Collect every line in the records below that contains the string "algorithm". Case counts.

Stored data entries:
◆ ◆ ◆

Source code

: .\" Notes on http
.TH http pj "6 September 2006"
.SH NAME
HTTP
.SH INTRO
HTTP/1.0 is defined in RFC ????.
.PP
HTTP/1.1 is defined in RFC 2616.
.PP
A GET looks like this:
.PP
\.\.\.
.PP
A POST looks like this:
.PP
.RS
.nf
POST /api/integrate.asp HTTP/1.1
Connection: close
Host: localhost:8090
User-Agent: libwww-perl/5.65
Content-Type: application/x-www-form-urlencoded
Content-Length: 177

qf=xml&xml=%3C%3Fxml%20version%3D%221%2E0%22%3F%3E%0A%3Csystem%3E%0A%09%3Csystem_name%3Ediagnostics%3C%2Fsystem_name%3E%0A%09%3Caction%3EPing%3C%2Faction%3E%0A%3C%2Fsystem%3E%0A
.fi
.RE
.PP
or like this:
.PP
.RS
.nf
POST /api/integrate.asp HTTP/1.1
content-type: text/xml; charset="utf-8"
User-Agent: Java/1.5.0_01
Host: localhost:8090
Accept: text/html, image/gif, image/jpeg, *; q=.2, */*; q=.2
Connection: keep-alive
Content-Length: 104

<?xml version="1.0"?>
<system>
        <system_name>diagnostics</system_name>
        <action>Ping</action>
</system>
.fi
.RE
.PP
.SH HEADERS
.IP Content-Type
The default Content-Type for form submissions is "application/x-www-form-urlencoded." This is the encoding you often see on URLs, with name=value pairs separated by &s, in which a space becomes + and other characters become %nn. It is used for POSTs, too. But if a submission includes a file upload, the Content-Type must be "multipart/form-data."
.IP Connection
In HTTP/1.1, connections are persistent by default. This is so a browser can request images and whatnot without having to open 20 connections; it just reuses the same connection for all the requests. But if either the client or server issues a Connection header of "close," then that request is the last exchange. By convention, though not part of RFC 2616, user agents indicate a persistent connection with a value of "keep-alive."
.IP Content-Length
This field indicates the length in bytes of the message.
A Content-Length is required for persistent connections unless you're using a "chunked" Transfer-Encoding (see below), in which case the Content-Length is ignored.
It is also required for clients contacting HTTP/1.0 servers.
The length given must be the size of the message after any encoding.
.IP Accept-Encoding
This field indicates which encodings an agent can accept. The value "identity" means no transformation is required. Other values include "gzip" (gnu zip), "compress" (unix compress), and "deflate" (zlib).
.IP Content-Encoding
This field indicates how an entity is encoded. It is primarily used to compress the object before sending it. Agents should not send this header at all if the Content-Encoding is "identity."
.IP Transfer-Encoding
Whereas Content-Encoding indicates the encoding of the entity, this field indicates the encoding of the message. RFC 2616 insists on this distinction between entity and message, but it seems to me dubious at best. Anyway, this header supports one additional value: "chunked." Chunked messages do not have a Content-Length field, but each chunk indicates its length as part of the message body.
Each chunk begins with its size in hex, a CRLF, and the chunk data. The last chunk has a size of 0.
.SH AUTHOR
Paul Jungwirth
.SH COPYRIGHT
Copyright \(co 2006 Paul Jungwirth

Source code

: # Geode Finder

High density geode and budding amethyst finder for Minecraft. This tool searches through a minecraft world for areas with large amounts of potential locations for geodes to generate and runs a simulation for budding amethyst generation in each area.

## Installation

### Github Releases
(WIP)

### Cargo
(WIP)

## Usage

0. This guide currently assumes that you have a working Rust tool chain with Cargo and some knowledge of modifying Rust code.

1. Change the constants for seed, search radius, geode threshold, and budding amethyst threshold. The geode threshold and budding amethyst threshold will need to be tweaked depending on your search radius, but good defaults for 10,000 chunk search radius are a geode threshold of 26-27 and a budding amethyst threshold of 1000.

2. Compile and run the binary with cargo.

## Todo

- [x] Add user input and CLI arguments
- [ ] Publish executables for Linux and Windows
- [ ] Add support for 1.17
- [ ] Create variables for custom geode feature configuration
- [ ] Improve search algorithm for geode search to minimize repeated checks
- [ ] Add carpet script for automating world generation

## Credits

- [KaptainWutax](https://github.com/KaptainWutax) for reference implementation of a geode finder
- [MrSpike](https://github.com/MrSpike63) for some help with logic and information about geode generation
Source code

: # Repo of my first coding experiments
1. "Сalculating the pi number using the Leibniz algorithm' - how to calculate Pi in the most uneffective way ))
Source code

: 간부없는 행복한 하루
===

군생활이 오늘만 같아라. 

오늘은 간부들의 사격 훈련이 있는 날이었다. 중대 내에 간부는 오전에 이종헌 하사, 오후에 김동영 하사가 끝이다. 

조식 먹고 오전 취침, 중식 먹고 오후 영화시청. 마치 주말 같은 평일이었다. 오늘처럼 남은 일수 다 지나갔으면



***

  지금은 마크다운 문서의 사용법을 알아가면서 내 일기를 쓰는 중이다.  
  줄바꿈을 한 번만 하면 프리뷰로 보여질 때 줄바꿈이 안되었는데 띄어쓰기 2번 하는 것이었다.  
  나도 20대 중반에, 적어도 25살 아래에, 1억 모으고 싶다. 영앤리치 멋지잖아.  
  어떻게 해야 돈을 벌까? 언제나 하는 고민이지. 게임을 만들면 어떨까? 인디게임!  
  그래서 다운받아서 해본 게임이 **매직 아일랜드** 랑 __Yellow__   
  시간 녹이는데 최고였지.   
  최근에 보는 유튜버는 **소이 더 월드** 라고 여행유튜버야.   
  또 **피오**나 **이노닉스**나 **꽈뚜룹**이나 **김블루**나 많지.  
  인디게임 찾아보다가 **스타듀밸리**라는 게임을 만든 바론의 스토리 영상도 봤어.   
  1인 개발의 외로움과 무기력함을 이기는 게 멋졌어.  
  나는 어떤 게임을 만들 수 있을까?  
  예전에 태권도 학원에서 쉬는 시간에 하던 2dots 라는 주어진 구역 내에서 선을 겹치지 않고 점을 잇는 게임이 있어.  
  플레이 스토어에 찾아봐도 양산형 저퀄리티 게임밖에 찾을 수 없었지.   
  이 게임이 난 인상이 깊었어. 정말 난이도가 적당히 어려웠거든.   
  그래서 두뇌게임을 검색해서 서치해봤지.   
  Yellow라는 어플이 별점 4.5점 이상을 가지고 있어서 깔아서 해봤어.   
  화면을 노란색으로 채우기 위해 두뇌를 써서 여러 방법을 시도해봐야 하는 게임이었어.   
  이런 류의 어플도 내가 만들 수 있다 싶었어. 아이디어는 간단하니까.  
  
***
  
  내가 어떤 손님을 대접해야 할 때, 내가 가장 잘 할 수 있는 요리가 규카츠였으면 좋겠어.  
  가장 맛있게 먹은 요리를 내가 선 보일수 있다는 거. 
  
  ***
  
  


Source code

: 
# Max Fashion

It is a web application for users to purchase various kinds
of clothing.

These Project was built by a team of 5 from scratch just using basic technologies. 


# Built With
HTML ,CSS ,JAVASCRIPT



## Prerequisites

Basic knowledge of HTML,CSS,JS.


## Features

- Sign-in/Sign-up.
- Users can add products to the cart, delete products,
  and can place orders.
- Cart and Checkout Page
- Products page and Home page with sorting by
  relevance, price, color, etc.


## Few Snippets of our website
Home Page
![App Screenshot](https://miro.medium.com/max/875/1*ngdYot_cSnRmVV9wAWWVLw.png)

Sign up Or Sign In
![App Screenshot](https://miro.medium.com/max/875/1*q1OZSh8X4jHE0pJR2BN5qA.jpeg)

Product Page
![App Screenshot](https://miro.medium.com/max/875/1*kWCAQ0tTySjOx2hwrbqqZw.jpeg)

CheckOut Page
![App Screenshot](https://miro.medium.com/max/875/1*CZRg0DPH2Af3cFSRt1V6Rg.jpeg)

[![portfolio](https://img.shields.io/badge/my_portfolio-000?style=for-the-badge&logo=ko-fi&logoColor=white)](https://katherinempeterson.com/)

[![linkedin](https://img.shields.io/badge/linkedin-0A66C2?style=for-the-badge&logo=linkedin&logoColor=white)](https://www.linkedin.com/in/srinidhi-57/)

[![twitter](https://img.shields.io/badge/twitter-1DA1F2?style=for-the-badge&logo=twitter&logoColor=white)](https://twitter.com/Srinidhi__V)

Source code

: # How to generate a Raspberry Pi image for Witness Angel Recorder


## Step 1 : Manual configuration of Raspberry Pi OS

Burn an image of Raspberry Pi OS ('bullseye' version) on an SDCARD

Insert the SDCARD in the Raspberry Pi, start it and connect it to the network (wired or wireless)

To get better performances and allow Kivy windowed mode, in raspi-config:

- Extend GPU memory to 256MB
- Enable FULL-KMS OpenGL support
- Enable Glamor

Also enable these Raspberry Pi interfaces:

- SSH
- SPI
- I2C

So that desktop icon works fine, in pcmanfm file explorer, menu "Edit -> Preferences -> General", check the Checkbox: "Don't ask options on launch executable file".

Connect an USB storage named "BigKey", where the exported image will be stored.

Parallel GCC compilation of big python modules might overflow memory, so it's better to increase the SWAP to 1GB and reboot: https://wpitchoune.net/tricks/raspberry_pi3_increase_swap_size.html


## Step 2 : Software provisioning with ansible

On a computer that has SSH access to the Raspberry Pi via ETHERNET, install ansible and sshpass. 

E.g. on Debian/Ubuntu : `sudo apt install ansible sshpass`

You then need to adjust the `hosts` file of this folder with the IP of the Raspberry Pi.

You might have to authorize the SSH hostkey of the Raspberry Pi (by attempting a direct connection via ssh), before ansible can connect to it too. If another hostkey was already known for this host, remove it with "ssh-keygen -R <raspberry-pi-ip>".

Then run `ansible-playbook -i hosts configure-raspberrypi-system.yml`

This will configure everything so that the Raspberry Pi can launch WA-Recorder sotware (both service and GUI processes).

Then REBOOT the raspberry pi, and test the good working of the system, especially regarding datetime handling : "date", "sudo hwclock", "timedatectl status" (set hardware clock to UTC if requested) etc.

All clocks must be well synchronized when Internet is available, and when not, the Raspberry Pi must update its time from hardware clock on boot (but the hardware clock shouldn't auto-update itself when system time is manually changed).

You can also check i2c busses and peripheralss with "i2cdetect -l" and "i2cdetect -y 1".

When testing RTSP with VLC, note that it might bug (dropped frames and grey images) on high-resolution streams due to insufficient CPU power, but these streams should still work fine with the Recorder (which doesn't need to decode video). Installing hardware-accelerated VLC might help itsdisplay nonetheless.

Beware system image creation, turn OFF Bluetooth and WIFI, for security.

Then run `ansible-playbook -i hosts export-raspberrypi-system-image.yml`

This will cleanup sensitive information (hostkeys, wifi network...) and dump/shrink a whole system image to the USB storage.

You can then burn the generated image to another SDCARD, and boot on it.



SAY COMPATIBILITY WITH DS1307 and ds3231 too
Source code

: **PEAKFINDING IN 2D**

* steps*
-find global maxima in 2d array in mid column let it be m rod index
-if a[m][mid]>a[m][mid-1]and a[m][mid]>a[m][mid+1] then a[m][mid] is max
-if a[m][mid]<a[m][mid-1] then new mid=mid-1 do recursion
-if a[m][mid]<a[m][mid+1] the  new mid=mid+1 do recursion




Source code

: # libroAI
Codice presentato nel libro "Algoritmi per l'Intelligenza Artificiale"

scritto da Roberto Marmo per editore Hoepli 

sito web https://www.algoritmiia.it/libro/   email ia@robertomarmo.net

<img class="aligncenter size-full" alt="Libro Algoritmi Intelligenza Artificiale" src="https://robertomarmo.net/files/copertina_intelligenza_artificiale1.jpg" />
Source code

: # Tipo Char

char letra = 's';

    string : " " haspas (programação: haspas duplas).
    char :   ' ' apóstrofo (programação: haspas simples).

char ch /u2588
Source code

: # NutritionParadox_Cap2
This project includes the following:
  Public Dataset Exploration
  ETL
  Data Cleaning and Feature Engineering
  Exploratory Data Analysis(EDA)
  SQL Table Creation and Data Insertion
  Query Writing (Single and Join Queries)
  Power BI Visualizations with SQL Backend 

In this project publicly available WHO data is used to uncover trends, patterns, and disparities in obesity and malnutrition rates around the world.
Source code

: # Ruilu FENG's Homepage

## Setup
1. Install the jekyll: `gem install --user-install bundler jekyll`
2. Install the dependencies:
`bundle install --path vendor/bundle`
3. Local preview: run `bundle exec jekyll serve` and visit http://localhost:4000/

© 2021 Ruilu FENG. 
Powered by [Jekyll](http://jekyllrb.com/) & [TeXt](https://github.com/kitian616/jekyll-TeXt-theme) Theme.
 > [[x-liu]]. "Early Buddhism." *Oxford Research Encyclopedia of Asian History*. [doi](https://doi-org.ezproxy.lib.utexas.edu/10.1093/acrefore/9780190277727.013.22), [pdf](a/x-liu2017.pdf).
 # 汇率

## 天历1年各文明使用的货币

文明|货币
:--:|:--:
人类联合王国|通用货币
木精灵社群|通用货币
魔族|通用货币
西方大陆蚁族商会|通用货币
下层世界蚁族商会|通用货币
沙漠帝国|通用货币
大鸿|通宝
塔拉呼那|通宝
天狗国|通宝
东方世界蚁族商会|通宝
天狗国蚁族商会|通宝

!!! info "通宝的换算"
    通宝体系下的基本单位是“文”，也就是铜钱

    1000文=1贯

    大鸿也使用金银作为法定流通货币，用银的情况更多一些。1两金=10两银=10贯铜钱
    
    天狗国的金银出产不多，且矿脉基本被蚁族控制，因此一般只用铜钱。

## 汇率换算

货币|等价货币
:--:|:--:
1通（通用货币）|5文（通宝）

◆ ◆ ◆

*Exercise response*:
- [ ] Improve search algorithm for geode search to minimize repeated checks
1. "Сalculating the pi number using the Leibniz algorithm' - how to calculate Pi in the most uneffective way ))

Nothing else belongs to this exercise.